§ How to complete this task: Copy the data word for word, from its very first line through the line that contains "Is the value of PFC", including both of those lines.

--- START ---

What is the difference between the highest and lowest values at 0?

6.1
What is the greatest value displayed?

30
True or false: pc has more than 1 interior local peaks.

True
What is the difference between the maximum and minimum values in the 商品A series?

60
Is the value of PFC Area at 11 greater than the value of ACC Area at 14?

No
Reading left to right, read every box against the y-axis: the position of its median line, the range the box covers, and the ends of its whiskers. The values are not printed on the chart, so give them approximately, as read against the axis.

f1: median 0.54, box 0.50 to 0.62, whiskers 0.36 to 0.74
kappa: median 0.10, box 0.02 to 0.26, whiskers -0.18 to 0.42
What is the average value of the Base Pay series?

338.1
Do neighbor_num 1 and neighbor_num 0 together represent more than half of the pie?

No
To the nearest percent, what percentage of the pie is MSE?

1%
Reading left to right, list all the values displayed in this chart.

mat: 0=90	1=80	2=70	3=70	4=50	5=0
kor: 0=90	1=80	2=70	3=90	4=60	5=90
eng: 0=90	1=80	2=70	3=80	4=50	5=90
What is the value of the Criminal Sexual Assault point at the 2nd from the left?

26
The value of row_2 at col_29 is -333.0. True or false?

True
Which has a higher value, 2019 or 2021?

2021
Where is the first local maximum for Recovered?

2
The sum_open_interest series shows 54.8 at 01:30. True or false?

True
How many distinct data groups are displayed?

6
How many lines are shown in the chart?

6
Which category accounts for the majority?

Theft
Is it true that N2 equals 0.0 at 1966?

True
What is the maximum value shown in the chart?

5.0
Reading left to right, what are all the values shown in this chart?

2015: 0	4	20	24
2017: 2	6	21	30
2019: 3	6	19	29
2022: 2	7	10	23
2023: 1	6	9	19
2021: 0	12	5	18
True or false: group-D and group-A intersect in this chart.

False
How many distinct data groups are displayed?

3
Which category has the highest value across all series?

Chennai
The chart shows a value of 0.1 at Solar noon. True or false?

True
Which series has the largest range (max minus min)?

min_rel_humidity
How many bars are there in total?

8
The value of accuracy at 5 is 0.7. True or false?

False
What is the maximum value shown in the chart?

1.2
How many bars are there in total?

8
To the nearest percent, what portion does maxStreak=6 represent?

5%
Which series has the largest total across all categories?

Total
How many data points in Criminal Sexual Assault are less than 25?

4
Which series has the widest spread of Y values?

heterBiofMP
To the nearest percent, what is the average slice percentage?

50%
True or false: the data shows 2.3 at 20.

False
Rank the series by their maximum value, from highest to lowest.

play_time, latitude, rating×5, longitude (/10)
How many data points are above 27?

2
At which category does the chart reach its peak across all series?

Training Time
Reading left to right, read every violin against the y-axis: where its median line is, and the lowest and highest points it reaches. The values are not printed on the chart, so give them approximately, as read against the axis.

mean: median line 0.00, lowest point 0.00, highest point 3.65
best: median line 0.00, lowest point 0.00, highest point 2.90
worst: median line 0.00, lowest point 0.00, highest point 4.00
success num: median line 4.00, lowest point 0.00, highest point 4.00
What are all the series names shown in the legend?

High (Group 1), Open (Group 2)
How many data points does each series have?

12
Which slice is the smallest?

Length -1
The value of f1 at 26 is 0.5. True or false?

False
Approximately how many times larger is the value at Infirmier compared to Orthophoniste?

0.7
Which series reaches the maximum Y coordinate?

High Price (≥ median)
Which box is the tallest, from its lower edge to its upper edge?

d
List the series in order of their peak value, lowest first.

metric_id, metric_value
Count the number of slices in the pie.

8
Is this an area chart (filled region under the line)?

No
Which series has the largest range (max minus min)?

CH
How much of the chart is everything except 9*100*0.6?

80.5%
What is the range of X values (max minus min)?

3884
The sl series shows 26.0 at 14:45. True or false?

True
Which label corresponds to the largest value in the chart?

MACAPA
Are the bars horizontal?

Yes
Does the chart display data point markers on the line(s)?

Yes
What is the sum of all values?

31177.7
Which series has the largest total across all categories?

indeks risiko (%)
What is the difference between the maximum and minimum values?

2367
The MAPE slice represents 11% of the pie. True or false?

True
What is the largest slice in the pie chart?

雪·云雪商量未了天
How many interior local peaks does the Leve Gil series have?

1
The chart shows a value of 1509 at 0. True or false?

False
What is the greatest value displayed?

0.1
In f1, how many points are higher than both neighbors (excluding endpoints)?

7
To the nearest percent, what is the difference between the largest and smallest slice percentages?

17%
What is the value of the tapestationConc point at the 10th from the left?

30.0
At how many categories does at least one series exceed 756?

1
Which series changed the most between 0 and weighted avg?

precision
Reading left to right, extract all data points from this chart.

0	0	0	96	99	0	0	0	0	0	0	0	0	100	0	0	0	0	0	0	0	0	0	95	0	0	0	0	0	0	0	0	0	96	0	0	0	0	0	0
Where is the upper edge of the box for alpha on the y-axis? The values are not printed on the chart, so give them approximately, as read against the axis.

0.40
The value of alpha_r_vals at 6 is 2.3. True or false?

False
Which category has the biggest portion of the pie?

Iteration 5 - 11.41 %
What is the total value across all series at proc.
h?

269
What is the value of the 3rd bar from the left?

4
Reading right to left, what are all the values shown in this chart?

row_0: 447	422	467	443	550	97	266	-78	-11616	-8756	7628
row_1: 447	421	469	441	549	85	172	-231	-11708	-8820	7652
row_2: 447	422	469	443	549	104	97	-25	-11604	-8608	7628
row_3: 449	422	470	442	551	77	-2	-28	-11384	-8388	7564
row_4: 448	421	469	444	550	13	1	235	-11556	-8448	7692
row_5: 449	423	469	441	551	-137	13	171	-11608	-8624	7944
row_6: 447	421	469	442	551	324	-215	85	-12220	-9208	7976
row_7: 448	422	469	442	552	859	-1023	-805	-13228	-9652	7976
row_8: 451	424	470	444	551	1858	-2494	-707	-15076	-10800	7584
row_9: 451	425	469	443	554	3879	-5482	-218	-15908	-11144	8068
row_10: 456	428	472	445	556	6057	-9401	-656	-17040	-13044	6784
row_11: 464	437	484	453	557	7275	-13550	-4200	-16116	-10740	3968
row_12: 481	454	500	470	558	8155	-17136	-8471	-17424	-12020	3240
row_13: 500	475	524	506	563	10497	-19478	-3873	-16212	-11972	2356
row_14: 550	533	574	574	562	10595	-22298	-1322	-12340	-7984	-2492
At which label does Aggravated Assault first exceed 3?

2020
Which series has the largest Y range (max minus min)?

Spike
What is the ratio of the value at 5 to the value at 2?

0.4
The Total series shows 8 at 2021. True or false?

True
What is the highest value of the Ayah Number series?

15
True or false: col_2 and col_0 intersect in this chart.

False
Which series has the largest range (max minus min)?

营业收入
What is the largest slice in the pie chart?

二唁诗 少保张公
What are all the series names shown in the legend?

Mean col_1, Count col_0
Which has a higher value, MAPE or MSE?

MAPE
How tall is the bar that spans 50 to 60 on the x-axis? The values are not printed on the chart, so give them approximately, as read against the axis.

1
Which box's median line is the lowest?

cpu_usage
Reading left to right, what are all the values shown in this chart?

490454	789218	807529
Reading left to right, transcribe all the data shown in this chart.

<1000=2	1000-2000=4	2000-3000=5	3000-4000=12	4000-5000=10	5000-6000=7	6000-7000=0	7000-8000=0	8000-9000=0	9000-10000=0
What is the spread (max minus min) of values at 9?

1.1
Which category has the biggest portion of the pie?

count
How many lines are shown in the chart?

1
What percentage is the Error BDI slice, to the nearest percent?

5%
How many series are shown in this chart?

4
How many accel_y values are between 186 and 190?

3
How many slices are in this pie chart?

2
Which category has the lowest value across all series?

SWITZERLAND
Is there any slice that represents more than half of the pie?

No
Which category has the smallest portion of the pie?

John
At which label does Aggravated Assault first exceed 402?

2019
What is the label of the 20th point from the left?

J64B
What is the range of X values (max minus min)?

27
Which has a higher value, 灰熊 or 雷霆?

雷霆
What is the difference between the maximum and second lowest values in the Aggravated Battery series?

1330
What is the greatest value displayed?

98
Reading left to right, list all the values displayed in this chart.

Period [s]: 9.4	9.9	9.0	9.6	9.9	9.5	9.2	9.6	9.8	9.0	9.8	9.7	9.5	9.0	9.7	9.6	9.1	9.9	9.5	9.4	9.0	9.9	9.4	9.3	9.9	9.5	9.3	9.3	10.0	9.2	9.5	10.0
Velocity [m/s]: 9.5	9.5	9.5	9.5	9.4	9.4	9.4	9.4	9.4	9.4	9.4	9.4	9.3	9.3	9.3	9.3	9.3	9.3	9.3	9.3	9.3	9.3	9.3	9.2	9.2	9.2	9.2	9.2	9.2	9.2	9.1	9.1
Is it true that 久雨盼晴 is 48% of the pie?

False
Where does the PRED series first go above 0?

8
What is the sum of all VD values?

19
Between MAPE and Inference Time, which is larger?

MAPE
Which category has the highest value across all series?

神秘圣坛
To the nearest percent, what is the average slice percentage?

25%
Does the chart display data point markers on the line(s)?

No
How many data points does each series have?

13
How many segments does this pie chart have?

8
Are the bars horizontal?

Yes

--- END ---

§ Written answer:
What is the difference between the highest and lowest values at 0?

6.1
What is the greatest value displayed?

30
True or false: pc has more than 1 interior local peaks.

True
What is the difference between the maximum and minimum values in the 商品A series?

60
Is the value of PFC Area at 11 greater than the value of ACC Area at 14?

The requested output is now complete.